### PROBLEM DESCRIPTION
Every entry must appear in the answer exactly as written.
%%
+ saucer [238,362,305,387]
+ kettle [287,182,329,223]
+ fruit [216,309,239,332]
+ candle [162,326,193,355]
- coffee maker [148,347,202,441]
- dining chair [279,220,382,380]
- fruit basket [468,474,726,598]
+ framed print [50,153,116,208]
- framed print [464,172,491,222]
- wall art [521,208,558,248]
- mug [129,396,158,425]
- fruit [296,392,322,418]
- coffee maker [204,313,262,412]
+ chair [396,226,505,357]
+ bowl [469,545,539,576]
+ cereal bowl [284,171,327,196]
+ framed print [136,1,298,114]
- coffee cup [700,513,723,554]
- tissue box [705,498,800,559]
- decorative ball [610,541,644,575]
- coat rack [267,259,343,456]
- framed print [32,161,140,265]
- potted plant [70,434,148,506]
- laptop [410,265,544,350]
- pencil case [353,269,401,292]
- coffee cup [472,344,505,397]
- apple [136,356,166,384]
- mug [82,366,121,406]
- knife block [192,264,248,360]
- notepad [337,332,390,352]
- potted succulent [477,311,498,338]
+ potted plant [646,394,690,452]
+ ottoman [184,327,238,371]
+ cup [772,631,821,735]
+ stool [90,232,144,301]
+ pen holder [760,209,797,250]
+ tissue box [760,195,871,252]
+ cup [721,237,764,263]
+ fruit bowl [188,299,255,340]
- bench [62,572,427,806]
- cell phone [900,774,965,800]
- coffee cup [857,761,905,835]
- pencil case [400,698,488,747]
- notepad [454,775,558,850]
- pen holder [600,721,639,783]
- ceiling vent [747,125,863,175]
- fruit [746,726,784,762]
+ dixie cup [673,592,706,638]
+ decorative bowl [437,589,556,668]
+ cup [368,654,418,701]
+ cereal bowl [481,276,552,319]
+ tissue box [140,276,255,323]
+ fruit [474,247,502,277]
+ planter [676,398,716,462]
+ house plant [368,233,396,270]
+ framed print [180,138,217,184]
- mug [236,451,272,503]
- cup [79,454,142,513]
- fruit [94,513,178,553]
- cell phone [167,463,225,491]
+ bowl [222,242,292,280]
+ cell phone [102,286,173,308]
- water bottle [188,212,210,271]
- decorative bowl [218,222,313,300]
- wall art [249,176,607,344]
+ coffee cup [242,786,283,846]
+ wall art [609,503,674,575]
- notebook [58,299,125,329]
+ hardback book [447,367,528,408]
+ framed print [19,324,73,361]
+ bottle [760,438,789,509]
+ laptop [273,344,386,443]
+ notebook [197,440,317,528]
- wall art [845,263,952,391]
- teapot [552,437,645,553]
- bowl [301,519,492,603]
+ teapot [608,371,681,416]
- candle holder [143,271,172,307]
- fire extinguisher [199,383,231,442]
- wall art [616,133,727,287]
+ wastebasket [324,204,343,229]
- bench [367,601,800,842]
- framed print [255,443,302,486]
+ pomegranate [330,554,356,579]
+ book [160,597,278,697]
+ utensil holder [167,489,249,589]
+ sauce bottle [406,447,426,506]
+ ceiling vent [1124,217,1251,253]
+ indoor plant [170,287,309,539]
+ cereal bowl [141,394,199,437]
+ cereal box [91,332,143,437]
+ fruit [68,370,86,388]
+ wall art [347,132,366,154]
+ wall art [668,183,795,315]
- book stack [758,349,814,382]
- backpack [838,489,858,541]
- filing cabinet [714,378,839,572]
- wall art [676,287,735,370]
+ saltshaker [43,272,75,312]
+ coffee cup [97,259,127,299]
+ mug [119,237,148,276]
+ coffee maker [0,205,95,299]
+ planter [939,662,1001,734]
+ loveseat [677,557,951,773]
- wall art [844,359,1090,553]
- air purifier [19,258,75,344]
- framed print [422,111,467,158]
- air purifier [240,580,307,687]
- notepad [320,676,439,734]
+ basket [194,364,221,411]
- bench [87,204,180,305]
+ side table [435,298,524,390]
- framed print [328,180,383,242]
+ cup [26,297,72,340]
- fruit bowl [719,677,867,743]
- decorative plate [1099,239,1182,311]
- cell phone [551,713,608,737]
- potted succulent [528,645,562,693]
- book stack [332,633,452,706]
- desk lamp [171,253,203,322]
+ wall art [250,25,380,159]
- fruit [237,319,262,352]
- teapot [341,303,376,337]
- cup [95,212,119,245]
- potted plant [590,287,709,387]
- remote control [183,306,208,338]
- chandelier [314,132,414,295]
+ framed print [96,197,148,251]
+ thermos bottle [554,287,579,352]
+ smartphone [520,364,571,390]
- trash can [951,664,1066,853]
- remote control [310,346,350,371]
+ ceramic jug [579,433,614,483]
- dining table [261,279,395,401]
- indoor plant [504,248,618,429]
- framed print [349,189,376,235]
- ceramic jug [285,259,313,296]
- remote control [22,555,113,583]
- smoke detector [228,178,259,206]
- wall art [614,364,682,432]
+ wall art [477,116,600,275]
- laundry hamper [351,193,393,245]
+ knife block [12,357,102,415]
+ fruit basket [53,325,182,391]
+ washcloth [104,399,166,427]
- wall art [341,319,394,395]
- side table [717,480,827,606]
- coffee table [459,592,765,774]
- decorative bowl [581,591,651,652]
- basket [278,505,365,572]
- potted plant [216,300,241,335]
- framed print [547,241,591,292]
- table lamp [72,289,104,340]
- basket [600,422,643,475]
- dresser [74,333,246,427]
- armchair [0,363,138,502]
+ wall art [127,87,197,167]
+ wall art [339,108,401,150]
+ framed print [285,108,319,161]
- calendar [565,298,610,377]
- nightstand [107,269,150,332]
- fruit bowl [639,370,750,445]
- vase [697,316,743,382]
%%
### ANSWER SECTION
+ saucer [238,362,305,387]
+ kettle [287,182,329,223]
+ fruit [216,309,239,332]
+ candle [162,326,193,355]
- coffee maker [148,347,202,441]
- dining chair [279,220,382,380]
- fruit basket [468,474,726,598]
+ framed print [50,153,116,208]
- framed print [464,172,491,222]
- wall art [521,208,558,248]
- mug [129,396,158,425]
- fruit [296,392,322,418]
- coffee maker [204,313,262,412]
+ chair [396,226,505,357]
+ bowl [469,545,539,576]
+ cereal bowl [284,171,327,196]
+ framed print [136,1,298,114]
- coffee cup [700,513,723,554]
- tissue box [705,498,800,559]
- decorative ball [610,541,644,575]
- coat rack [267,259,343,456]
- framed print [32,161,140,265]
- potted plant [70,434,148,506]
- laptop [410,265,544,350]
- pencil case [353,269,401,292]
- coffee cup [472,344,505,397]
- apple [136,356,166,384]
- mug [82,366,121,406]
- knife block [192,264,248,360]
- notepad [337,332,390,352]
- potted succulent [477,311,498,338]
+ potted plant [646,394,690,452]
+ ottoman [184,327,238,371]
+ cup [772,631,821,735]
+ stool [90,232,144,301]
+ pen holder [760,209,797,250]
+ tissue box [760,195,871,252]
+ cup [721,237,764,263]
+ fruit bowl [188,299,255,340]
- bench [62,572,427,806]
- cell phone [900,774,965,800]
- coffee cup [857,761,905,835]
- pencil case [400,698,488,747]
- notepad [454,775,558,850]
- pen holder [600,721,639,783]
- ceiling vent [747,125,863,175]
- fruit [746,726,784,762]
+ dixie cup [673,592,706,638]
+ decorative bowl [437,589,556,668]
+ cup [368,654,418,701]
+ cereal bowl [481,276,552,319]
+ tissue box [140,276,255,323]
+ fruit [474,247,502,277]
+ planter [676,398,716,462]
+ house plant [368,233,396,270]
+ framed print [180,138,217,184]
- mug [236,451,272,503]
- cup [79,454,142,513]
- fruit [94,513,178,553]
- cell phone [167,463,225,491]
+ bowl [222,242,292,280]
+ cell phone [102,286,173,308]
- water bottle [188,212,210,271]
- decorative bowl [218,222,313,300]
- wall art [249,176,607,344]
+ coffee cup [242,786,283,846]
+ wall art [609,503,674,575]
- notebook [58,299,125,329]
+ hardback book [447,367,528,408]
+ framed print [19,324,73,361]
+ bottle [760,438,789,509]
+ laptop [273,344,386,443]
+ notebook [197,440,317,528]
- wall art [845,263,952,391]
- teapot [552,437,645,553]
- bowl [301,519,492,603]
+ teapot [608,371,681,416]
- candle holder [143,271,172,307]
- fire extinguisher [199,383,231,442]
- wall art [616,133,727,287]
+ wastebasket [324,204,343,229]
- bench [367,601,800,842]
- framed print [255,443,302,486]
+ pomegranate [330,554,356,579]
+ book [160,597,278,697]
+ utensil holder [167,489,249,589]
+ sauce bottle [406,447,426,506]
+ ceiling vent [1124,217,1251,253]
+ indoor plant [170,287,309,539]
+ cereal bowl [141,394,199,437]
+ cereal box [91,332,143,437]
+ fruit [68,370,86,388]
+ wall art [347,132,366,154]
+ wall art [668,183,795,315]
- book stack [758,349,814,382]
- backpack [838,489,858,541]
- filing cabinet [714,378,839,572]
- wall art [676,287,735,370]
+ saltshaker [43,272,75,312]
+ coffee cup [97,259,127,299]
+ mug [119,237,148,276]
+ coffee maker [0,205,95,299]
+ planter [939,662,1001,734]
+ loveseat [677,557,951,773]
- wall art [844,359,1090,553]
- air purifier [19,258,75,344]
- framed print [422,111,467,158]
- air purifier [240,580,307,687]
- notepad [320,676,439,734]
+ basket [194,364,221,411]
- bench [87,204,180,305]
+ side table [435,298,524,390]
- framed print [328,180,383,242]
+ cup [26,297,72,340]
- fruit bowl [719,677,867,743]
- decorative plate [1099,239,1182,311]
- cell phone [551,713,608,737]
- potted succulent [528,645,562,693]
- book stack [332,633,452,706]
- desk lamp [171,253,203,322]
+ wall art [250,25,380,159]
- fruit [237,319,262,352]
- teapot [341,303,376,337]
- cup [95,212,119,245]
- potted plant [590,287,709,387]
- remote control [183,306,208,338]
- chandelier [314,132,414,295]
+ framed print [96,197,148,251]
+ thermos bottle [554,287,579,352]
+ smartphone [520,364,571,390]
- trash can [951,664,1066,853]
- remote control [310,346,350,371]
+ ceramic jug [579,433,614,483]
- dining table [261,279,395,401]
- indoor plant [504,248,618,429]
- framed print [349,189,376,235]
- ceramic jug [285,259,313,296]
- remote control [22,555,113,583]
- smoke detector [228,178,259,206]
- wall art [614,364,682,432]
+ wall art [477,116,600,275]
- laundry hamper [351,193,393,245]
+ knife block [12,357,102,415]
+ fruit basket [53,325,182,391]
+ washcloth [104,399,166,427]
- wall art [341,319,394,395]
- side table [717,480,827,606]
- coffee table [459,592,765,774]
- decorative bowl [581,591,651,652]
- basket [278,505,365,572]
- potted plant [216,300,241,335]
- framed print [547,241,591,292]
- table lamp [72,289,104,340]
- basket [600,422,643,475]
- dresser [74,333,246,427]
- armchair [0,363,138,502]
+ wall art [127,87,197,167]
+ wall art [339,108,401,150]
+ framed print [285,108,319,161]
- calendar [565,298,610,377]
- nightstand [107,269,150,332]
- fruit bowl [639,370,750,445]
- vase [697,316,743,382]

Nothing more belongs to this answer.